# 60D built in flash non-responsive.



## jdramirez (May 26, 2013)

I rarely use my built in flash, usually to trigger off camera flash, but the Built-in flash func. setting is giving me this message, This menu cannot be displayed. External flash is attached. So I think the hotshoe isn't registering when I take off the 430 ex ii. 

Is there an easy way to fix this. I sold it the other day and now I want to make sure it is 100% operational before I send it out. I reset all of the settings to factory specs, except for this one aspect, and I have no clue how to fix it.

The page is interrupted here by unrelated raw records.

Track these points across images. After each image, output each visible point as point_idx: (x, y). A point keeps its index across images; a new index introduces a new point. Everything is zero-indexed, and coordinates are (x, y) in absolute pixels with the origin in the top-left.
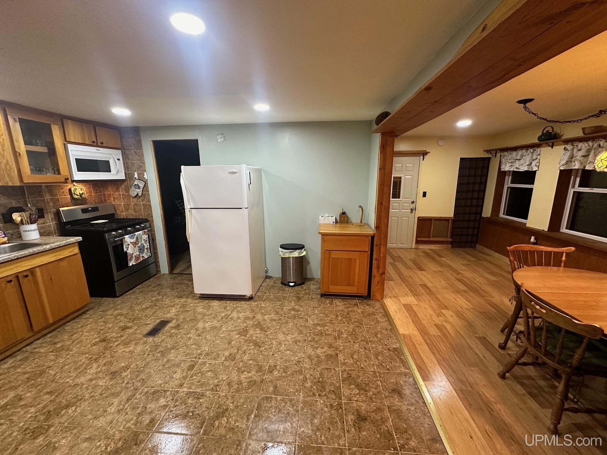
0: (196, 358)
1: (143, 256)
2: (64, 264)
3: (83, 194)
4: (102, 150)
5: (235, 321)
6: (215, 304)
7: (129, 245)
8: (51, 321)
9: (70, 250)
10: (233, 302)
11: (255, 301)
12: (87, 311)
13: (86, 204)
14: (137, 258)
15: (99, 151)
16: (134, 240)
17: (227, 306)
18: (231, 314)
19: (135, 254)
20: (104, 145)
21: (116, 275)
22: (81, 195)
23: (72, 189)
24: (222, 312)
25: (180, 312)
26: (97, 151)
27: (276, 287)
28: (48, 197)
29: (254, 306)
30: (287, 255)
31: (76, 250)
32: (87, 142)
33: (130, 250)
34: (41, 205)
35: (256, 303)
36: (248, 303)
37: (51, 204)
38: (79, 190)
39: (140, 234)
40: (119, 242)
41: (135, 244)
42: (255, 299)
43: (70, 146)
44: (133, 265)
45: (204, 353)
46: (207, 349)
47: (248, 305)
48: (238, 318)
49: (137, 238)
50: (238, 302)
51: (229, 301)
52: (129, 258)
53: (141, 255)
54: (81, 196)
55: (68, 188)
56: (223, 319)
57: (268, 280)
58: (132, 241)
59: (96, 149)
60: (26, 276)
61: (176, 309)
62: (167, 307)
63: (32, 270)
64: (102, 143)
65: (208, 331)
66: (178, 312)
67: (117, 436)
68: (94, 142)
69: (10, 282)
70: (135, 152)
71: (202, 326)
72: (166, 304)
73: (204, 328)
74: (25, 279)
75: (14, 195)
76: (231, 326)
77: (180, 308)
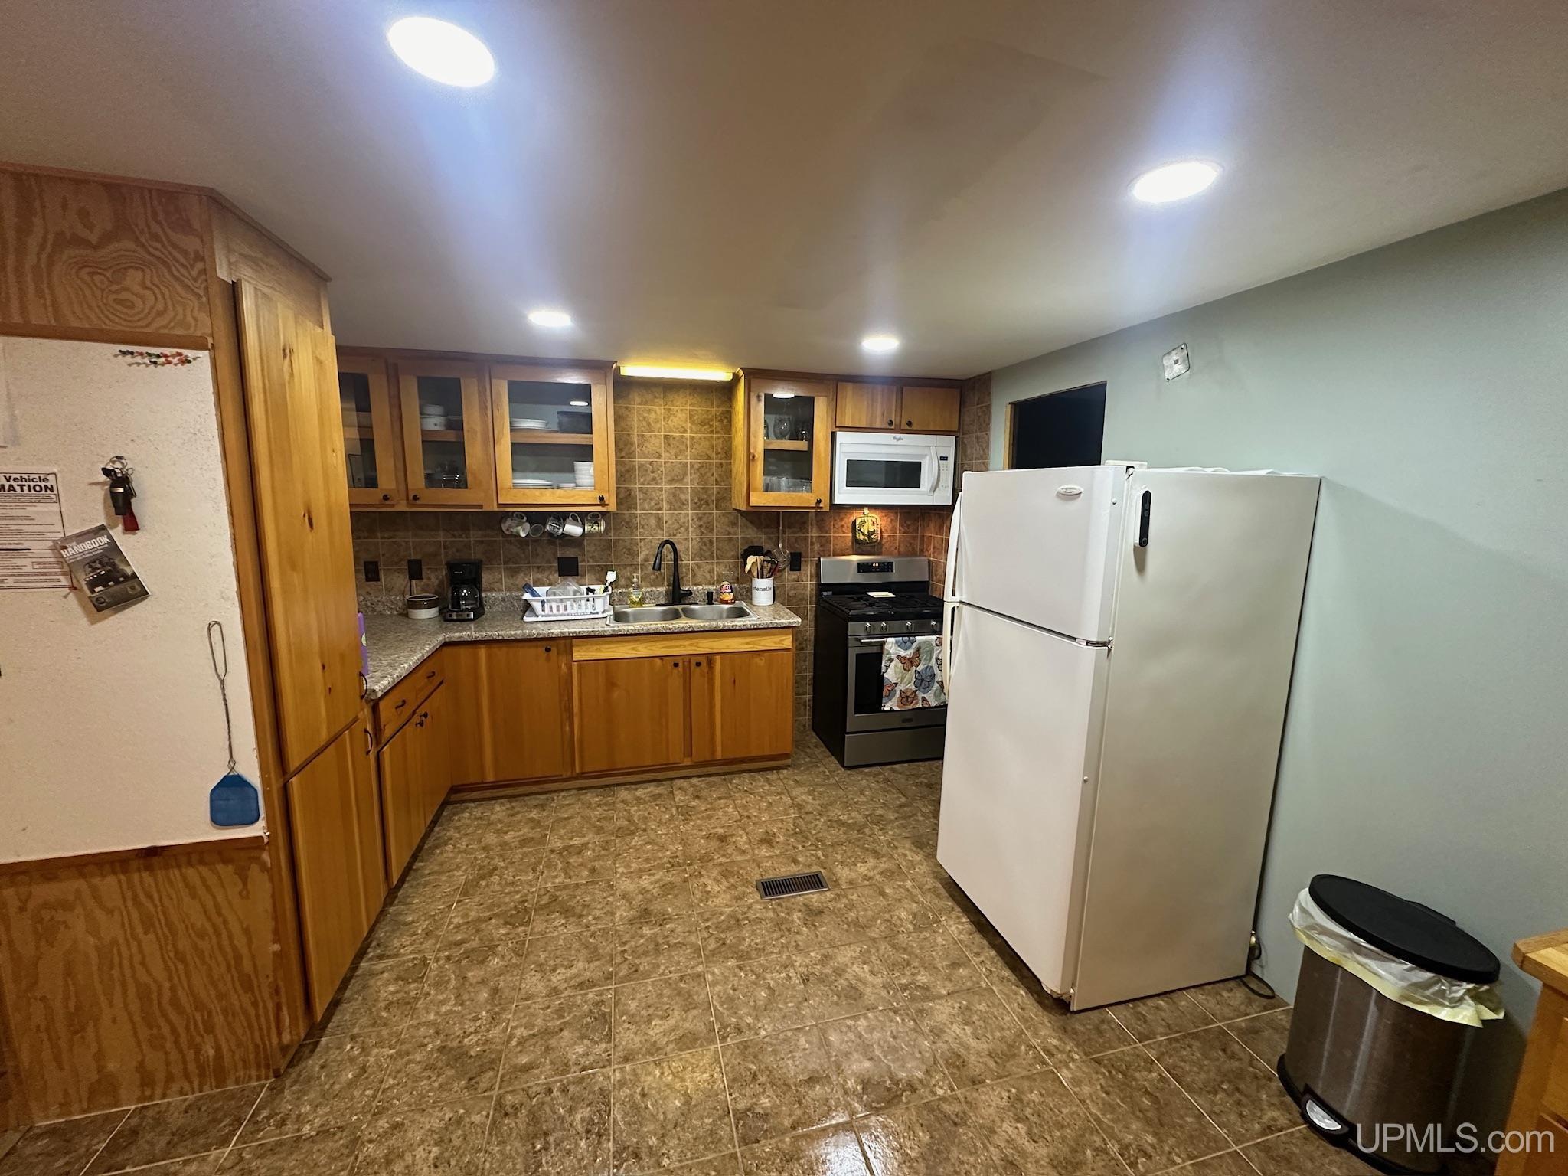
0: (724, 1027)
1: (924, 699)
2: (761, 662)
3: (873, 532)
4: (908, 439)
5: (917, 1030)
6: (957, 927)
7: (891, 660)
8: (719, 756)
9: (777, 639)
10: (1000, 963)
11: (1064, 1031)
12: (786, 767)
13: (879, 554)
14: (906, 698)
15: (900, 442)
16: (909, 653)
17: (966, 963)
18: (941, 997)
19: (901, 687)
20: (914, 427)
21: (854, 720)
22: (870, 533)
23: (858, 522)
24: (931, 968)
25: (867, 883)
26: (895, 442)
27: (1233, 1056)
28: (814, 533)
29: (1035, 1042)
30: (1327, 950)
31: (787, 642)
32: (878, 425)
33: (891, 673)
34: (800, 547)
35: (1055, 1042)
36: (1034, 1010)
37: (817, 547)
38: (870, 523)
39: (928, 643)
40: (875, 650)
41: (908, 663)
42: (1077, 1024)
43: (841, 435)
44: (892, 711)
45: (748, 1036)
46: (763, 1033)
47: (1025, 1020)
48: (937, 1033)
49: (918, 649)
50: (1013, 978)
51: (993, 953)
52: (885, 691)
53: (920, 695)
54: (869, 537)
55: (852, 519)
56: (905, 990)
57: (1237, 996)
58: (902, 653)
59: (895, 438)
60: (698, 664)
61: (874, 868)
62: (867, 850)
63: (710, 658)
64: (910, 424)
65: (833, 987)
66: (866, 878)
67: (495, 1032)
68: (891, 423)
69: (676, 665)
70: (977, 438)
71: (846, 959)
72: (877, 841)
73: (839, 972)
74: (698, 669)
75: (767, 526)
76: (889, 1033)
77: (882, 873)
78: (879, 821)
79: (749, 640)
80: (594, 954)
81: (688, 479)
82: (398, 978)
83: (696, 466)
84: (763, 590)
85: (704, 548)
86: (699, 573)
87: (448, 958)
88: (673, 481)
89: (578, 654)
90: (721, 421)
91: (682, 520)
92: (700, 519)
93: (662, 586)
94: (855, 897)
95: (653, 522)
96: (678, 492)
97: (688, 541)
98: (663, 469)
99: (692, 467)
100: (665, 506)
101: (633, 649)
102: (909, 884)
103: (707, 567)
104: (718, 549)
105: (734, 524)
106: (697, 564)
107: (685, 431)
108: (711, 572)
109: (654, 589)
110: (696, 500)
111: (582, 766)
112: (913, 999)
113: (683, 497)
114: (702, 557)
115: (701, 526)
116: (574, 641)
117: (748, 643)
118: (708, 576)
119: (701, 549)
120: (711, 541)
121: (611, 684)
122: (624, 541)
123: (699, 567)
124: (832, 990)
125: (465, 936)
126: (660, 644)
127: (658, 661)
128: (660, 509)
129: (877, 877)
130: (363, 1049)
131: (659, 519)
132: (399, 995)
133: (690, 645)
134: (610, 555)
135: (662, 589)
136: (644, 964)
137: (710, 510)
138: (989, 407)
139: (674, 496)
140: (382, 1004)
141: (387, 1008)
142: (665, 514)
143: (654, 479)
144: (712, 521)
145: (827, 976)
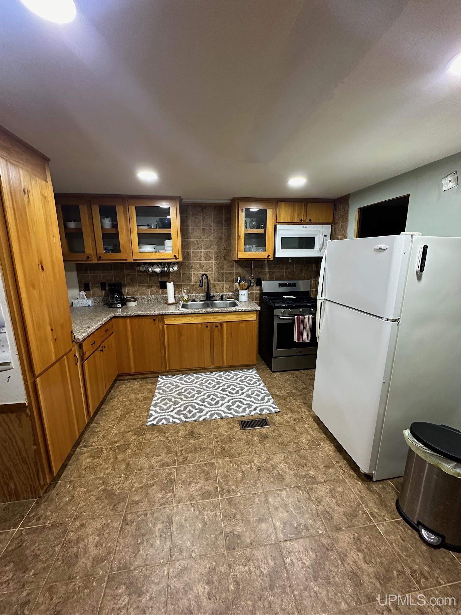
0: (222, 489)
2: (243, 325)
4: (309, 227)
5: (310, 499)
6: (328, 448)
8: (226, 365)
9: (250, 316)
10: (349, 468)
15: (306, 229)
17: (333, 467)
18: (321, 483)
20: (312, 221)
21: (276, 351)
24: (316, 468)
25: (287, 424)
26: (303, 229)
28: (267, 270)
29: (366, 509)
31: (254, 317)
32: (295, 221)
34: (261, 276)
35: (376, 510)
40: (290, 321)
43: (279, 227)
45: (232, 495)
46: (239, 494)
47: (361, 498)
48: (319, 501)
50: (355, 475)
51: (345, 462)
56: (304, 478)
59: (303, 227)
60: (216, 326)
61: (291, 417)
62: (288, 408)
63: (221, 324)
64: (310, 220)
65: (271, 474)
66: (287, 422)
67: (127, 484)
68: (301, 220)
69: (207, 327)
70: (342, 226)
71: (278, 461)
72: (293, 405)
73: (274, 467)
74: (216, 328)
75: (247, 267)
76: (296, 499)
77: (294, 420)
78: (293, 395)
79: (238, 316)
80: (169, 451)
81: (213, 247)
82: (91, 456)
83: (216, 242)
84: (244, 295)
85: (220, 277)
86: (218, 287)
87: (111, 449)
88: (206, 248)
89: (167, 322)
90: (227, 221)
91: (210, 265)
92: (218, 264)
93: (203, 293)
94: (282, 431)
95: (198, 266)
96: (208, 253)
97: (212, 274)
98: (202, 243)
99: (214, 242)
100: (203, 259)
101: (189, 320)
102: (306, 426)
103: (221, 285)
104: (226, 277)
105: (232, 266)
106: (217, 284)
107: (211, 226)
108: (223, 287)
109: (199, 294)
110: (216, 256)
111: (169, 367)
112: (308, 483)
113: (210, 255)
114: (219, 281)
115: (218, 267)
116: (165, 316)
117: (237, 318)
118: (221, 289)
119: (218, 277)
120: (223, 274)
121: (180, 334)
122: (186, 274)
123: (218, 285)
124: (271, 475)
125: (118, 439)
126: (200, 318)
127: (200, 325)
128: (201, 260)
129: (292, 422)
130: (74, 487)
131: (201, 265)
132: (90, 464)
133: (213, 318)
134: (181, 280)
135: (202, 294)
136: (190, 457)
137: (222, 260)
138: (348, 211)
139: (207, 255)
140: (83, 468)
141: (85, 469)
142: (203, 262)
143: (198, 248)
144: (223, 265)
145: (269, 468)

I used string to manually open the built in flash, but there wasn't anything noticeable that was affecting its operation. 

Honestly, I can get it fixed, but that is going to take time which means canceling the order for it and then selling it after it comes back. Is there any easy way in the settings to tell it to recognize that there isn't a speedlite attached. I did try attaching the 430 and then removing it. I did that twice. I cleaned the hot shoe and that didn't work. Honestly, any help is more than welcome.


----------



## neuroanatomist (May 26, 2013)

There's a micro switch in the hotshoe that's stuck in the down position. Googling "canon hot shoe microswitch" will provide several fixes.


----------



## jdramirez (May 26, 2013)

neuroanatomist said:


> There's a micro switch in the hotshoe that's stuck in the down position. Googling "canon hot shoe microswitch" will provide several fixes.


 awesome. thanks. I'm on it right now.


----------



## Random Orbits (May 26, 2013)

One of the reasons why I hate built-in flash.

There is a pin under the piece of metal in the hotshoe that pushes down when a flash is in the hotshoe. You should be able to see it. If it does not spring back up all the way when the flash is released, the camera will think that the flash is still attached. 

Take a look at the vid linked below. It's not in English but you'll get the point.

How to fix 60D's pop up flash

I had a similar problem with my 20D, only the pin was nylon and was permanently deformed and stuck in the hole. It was a royal pain.


----------



## jdramirez (May 26, 2013)

Done... and it works now. Geesh... All is well? Well... I guess if they guy still wants it... it is his.


----------



## tpatana (May 26, 2013)

My 5D, I can't get the pop-up flash even to pop up. I tried wedging with a knife but no avail


----------



## docholliday (May 26, 2013)

tpatana said:


> My 5D, I can't get the pop-up flash even to pop up. I tried wedging with a knife but no avail



Same problem here...I even took a Dremel and tried to cut out the one on my 1Ds - then a pry bar and it still won't come up


----------



## Skulker (May 26, 2013)

docholliday said:


> tpatana said:
> 
> 
> > My 5D, I can't get the pop-up flash even to pop up. I tried wedging with a knife but no avail
> ...



I had this problem, I dropped it from a first floor balcony. Now the flash aperture is open but the rest of the frame rate has slowed to 0 frames per second.


----------